Celan, repassé par le présent de Heidegger

Hans-Peter Kunisch, Todtnauberg. Die Geschichte von Paul Celan, Martin Heidegger und ihrer unmöglichen Begegnung, dtv Verlagsgesellschaft, München, 2020, 350 p. 

L'ouvrage comprend une bibliographie classée (Literaturverzeichnis) et un Index nominum (Register).

L'auteur est un journaliste suisse, né en 1962 ; Docteur en philosophie, il décrit l'évolution et le parcours de Paul Celan qui chercha à rencontrer Martin Heidegger. Rencontre pourtant difficile que celle que tente Paul Celan, dont les parents, parce que juifs, ont été assassinés par les nazis dans un camp de concentration. Paul Celan veut rencontrer Martin Heidegger, qui a participé dès 1933 au pouvoir des nazis en Allemagne. Martin Heidegger, lui, n'a d'ailleurs jamais remis en question sa propre participation au pouvoir nazi alors que, Professeur, il fut nommé, par les nazis, Recteur de l'Université de Freiburg, et ce, dès la prise du pouvoir par les nazis, en 1933. Martin Heidegger fut également membre du parti nazi (NDSAP) de 1933 à 1945. Son directeur de thèse, Edmund Husserl, était juif et sera donc exclu de l'université allemande par l'administration nazie et sera "oublié" alors par Martin Heidegger qui lui avait pourtant quelques années auparavant, en 1927, dédicacé sa thèse. On peut raconter l'histoire bien plus longuement et interpréter plus finement telle ou telle déclaration fumeuse et emberlificotée du philosophe : les faits sont faits, et têtus. Et ils sont a priori impardonnables. Emmanuel Lévinas qui fut, très jeune, un lecteur et un  auditeur attentif du Heidegger de Sein und Zeit, n'a jamais pardonné, quand tant d'autres, et non des moindres, ont tenté de comprendre, entre autres Hannah Arendt, amante de Martin Heidegger, Karl Jaspers, Karl Löwith, Herbert Marcuse, Hans-Georg Gadamer, et ont, diversement, contribué à la gloire posthume de Martin Heidegger.

□ □ □

▸ **CONSIGNES**: Renvoyez, s'il vous plaît, le texte ci-dessus sur Celan et Heidegger en entier, sans y changer un seul mot.

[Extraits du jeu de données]
□ □ □

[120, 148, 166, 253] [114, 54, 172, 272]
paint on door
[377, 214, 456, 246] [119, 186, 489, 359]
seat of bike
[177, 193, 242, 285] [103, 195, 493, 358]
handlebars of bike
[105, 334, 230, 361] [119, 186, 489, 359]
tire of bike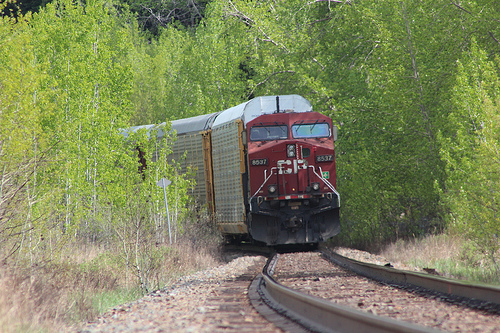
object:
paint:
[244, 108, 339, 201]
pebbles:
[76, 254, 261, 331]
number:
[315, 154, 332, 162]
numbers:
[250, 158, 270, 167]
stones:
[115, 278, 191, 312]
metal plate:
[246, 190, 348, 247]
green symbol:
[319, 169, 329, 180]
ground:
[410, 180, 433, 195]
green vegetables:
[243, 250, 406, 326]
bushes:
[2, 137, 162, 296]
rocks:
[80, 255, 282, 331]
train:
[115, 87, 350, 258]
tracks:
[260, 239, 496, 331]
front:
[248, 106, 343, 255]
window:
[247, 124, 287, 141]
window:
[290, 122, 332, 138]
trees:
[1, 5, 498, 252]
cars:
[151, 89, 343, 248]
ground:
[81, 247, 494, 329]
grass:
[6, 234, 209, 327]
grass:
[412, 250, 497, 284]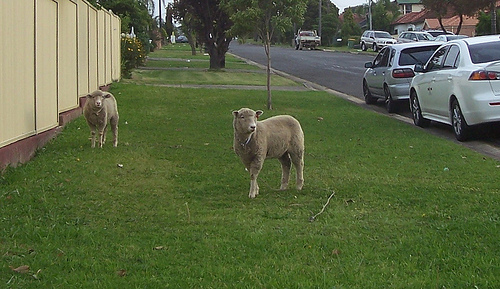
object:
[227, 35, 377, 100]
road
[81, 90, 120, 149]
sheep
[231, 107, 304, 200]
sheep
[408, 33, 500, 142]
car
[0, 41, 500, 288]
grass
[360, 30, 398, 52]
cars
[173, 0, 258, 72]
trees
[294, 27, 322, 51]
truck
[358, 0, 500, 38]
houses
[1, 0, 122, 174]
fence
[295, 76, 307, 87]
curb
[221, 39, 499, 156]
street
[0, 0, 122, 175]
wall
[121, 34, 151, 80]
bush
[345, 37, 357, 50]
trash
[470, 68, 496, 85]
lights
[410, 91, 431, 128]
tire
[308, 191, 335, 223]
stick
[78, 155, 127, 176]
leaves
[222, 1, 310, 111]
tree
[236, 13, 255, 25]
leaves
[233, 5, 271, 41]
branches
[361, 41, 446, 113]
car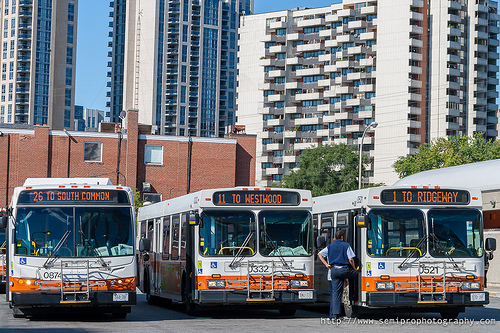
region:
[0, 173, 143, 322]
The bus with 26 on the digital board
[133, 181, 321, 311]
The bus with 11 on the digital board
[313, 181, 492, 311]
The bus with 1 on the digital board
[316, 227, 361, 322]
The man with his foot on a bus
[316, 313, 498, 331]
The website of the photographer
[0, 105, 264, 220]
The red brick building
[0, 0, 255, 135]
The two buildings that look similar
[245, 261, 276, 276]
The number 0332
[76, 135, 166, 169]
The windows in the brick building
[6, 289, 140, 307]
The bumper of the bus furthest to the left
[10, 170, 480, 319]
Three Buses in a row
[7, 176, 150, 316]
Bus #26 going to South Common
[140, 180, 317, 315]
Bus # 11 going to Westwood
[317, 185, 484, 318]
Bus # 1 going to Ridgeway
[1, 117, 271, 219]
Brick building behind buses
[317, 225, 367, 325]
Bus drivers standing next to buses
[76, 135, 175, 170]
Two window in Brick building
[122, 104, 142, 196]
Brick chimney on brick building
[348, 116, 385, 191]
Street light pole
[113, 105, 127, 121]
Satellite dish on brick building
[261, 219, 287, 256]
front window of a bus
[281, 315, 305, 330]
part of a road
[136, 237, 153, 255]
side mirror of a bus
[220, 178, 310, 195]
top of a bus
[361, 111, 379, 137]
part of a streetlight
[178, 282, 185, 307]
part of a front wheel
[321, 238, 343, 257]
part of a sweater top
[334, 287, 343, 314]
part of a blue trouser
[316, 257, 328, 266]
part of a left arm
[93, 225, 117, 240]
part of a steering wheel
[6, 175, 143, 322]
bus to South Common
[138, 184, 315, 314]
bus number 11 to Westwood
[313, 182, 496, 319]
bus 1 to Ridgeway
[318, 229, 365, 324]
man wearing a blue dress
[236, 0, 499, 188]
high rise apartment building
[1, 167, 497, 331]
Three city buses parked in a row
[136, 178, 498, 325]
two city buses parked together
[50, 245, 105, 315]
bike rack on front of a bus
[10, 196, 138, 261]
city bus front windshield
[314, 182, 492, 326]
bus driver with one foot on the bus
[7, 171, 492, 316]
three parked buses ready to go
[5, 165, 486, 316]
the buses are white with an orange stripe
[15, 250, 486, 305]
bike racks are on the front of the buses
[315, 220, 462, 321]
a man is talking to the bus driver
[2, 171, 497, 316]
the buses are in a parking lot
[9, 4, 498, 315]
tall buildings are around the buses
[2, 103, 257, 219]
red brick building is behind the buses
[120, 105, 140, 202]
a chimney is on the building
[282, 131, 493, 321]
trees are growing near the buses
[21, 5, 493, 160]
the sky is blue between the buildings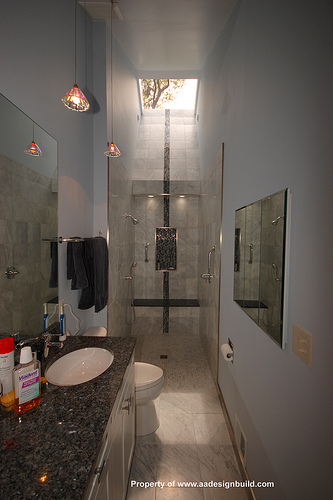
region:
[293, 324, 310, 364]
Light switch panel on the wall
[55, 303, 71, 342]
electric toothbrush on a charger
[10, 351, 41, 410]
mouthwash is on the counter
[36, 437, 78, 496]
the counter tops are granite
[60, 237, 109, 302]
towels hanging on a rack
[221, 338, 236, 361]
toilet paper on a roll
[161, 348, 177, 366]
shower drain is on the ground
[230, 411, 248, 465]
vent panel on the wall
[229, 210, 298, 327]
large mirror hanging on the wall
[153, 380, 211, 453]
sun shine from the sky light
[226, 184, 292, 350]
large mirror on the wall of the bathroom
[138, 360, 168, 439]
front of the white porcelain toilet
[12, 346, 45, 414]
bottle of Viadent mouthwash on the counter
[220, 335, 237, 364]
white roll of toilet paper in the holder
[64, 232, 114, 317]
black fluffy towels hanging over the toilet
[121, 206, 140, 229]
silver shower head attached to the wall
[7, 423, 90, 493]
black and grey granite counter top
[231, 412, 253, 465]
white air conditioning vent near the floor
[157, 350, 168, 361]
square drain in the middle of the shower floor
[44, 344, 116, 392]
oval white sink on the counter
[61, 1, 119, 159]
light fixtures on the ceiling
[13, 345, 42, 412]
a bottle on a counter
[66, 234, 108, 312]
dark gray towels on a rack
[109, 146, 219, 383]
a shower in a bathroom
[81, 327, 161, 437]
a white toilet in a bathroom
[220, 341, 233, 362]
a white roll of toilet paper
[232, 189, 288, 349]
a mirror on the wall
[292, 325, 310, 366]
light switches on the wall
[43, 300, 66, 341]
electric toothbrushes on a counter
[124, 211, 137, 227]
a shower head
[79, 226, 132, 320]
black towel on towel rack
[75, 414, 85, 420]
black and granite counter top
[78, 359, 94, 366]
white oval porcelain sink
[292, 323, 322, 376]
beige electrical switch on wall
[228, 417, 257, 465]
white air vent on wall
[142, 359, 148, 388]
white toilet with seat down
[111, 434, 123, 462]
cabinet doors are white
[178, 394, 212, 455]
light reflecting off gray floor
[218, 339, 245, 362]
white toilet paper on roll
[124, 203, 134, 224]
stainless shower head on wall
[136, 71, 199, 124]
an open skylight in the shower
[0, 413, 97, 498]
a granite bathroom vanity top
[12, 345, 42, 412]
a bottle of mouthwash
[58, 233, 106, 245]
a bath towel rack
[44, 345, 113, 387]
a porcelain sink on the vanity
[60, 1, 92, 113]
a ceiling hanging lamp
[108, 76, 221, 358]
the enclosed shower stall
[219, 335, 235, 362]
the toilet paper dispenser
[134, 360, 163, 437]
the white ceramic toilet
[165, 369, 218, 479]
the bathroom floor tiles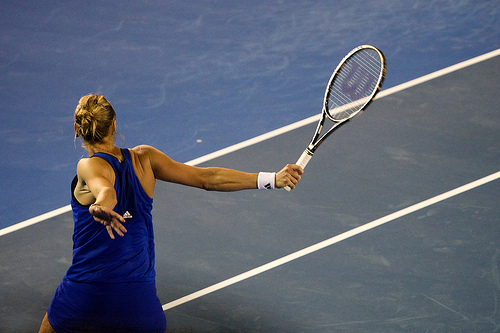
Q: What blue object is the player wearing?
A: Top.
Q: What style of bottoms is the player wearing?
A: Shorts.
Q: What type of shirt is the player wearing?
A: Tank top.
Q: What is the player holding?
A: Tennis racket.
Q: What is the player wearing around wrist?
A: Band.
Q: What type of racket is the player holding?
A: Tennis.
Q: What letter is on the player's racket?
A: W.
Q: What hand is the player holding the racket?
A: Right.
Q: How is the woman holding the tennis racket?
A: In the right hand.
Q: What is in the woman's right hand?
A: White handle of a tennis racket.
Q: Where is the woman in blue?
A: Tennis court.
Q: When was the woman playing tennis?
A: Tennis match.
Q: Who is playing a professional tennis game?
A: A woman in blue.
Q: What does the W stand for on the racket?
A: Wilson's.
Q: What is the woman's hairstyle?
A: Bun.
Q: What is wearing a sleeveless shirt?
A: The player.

□ □ □

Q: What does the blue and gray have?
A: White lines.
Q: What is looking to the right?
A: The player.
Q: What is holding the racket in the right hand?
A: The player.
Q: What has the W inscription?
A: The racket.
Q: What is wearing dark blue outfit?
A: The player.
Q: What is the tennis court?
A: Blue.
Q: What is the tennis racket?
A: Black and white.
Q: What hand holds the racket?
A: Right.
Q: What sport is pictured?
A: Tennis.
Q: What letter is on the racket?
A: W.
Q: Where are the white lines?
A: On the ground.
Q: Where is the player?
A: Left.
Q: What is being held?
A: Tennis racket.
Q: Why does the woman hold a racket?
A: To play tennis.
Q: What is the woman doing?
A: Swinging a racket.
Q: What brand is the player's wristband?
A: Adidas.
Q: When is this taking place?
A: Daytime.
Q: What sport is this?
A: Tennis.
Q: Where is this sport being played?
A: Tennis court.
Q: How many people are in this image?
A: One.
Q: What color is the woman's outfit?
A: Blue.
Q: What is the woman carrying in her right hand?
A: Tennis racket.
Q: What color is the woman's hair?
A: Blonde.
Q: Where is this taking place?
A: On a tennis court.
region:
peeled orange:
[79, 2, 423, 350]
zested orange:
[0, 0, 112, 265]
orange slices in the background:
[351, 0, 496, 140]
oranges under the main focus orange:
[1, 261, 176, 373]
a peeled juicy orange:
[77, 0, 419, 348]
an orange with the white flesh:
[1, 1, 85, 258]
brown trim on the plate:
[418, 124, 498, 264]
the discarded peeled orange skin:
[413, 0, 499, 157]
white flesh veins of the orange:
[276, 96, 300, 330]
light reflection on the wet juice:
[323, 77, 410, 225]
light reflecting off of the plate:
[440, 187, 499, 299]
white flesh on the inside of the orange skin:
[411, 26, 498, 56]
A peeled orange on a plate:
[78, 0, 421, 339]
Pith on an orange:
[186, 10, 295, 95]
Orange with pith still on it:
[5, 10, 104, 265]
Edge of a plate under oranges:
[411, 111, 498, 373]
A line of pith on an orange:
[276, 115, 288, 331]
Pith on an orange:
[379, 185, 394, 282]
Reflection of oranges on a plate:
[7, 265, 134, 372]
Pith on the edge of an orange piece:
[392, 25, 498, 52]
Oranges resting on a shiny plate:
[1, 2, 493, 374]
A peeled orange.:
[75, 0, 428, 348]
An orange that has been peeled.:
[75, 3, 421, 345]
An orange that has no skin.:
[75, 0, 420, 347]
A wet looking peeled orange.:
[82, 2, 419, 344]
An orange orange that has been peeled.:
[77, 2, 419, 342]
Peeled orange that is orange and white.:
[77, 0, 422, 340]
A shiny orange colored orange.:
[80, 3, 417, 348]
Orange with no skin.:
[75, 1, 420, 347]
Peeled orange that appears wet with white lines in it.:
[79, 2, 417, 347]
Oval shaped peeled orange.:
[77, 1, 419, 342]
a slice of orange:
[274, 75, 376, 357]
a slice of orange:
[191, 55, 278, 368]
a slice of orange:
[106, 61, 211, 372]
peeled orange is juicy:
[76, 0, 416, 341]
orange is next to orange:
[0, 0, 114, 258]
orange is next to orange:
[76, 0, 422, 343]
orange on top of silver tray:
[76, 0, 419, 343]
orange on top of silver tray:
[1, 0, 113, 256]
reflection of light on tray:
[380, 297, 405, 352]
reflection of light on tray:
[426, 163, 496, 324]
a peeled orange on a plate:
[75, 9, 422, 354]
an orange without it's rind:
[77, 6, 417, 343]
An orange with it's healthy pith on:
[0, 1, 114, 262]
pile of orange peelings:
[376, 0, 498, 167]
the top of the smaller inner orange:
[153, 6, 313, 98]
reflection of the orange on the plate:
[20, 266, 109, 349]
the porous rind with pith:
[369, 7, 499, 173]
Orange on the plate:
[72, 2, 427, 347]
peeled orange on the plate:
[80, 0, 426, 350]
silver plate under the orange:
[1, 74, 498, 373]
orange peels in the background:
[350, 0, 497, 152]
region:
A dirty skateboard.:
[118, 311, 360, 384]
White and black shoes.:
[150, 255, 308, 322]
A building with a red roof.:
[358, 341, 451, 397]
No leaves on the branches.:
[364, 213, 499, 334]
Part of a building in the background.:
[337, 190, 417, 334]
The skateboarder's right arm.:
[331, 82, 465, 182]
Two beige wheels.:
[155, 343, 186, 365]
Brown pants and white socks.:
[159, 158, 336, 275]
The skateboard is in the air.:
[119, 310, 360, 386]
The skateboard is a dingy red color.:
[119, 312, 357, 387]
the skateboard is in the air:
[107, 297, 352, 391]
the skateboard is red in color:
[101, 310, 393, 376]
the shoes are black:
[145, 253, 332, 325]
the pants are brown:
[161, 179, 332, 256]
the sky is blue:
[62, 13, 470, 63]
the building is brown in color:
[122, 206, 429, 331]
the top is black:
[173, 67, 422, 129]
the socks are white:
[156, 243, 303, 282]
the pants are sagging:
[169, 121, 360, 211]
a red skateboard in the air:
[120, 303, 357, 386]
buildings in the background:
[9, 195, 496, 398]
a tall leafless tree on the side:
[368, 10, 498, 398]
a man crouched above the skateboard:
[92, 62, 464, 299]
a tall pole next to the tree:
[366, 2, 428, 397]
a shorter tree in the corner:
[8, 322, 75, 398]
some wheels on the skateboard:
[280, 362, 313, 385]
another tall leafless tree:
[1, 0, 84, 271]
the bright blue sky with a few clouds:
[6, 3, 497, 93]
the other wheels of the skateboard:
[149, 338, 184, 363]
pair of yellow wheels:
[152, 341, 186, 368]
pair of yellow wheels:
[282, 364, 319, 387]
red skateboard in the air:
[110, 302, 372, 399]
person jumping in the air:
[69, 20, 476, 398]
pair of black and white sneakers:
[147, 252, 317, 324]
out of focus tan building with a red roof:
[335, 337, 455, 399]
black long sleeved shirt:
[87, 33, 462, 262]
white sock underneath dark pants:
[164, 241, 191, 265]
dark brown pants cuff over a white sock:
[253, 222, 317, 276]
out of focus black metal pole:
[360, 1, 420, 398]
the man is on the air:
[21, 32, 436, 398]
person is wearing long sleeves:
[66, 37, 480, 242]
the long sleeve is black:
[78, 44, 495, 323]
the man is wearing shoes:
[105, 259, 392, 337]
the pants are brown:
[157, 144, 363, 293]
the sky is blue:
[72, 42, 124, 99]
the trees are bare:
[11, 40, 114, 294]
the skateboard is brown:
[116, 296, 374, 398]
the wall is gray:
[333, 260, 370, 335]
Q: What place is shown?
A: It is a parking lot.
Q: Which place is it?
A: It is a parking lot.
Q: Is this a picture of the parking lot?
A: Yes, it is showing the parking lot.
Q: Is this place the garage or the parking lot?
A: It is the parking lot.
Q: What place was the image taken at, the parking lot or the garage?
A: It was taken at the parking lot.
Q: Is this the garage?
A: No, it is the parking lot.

□ □ □

▸ **VOTRE RÉPONSE**:
Celan, repassé par le présent de Heidegger

Hans-Peter Kunisch, Todtnauberg. Die Geschichte von Paul Celan, Martin Heidegger und ihrer unmöglichen Begegnung, dtv Verlagsgesellschaft, München, 2020, 350 p. 

L'ouvrage comprend une bibliographie classée (Literaturverzeichnis) et un Index nominum (Register).

L'auteur est un journaliste suisse, né en 1962 ; Docteur en philosophie, il décrit l'évolution et le parcours de Paul Celan qui chercha à rencontrer Martin Heidegger. Rencontre pourtant difficile que celle que tente Paul Celan, dont les parents, parce que juifs, ont été assassinés par les nazis dans un camp de concentration. Paul Celan veut rencontrer Martin Heidegger, qui a participé dès 1933 au pouvoir des nazis en Allemagne. Martin Heidegger, lui, n'a d'ailleurs jamais remis en question sa propre participation au pouvoir nazi alors que, Professeur, il fut nommé, par les nazis, Recteur de l'Université de Freiburg, et ce, dès la prise du pouvoir par les nazis, en 1933. Martin Heidegger fut également membre du parti nazi (NDSAP) de 1933 à 1945. Son directeur de thèse, Edmund Husserl, était juif et sera donc exclu de l'université allemande par l'administration nazie et sera "oublié" alors par Martin Heidegger qui lui avait pourtant quelques années auparavant, en 1927, dédicacé sa thèse. On peut raconter l'histoire bien plus longuement et interpréter plus finement telle ou telle déclaration fumeuse et emberlificotée du philosophe : les faits sont faits, et têtus. Et ils sont a priori impardonnables. Emmanuel Lévinas qui fut, très jeune, un lecteur et un  auditeur attentif du Heidegger de Sein und Zeit, n'a jamais pardonné, quand tant d'autres, et non des moindres, ont tenté de comprendre, entre autres Hannah Arendt, amante de Martin Heidegger, Karl Jaspers, Karl Löwith, Herbert Marcuse, Hans-Georg Gadamer, et ont, diversement, contribué à la gloire posthume de Martin Heidegger.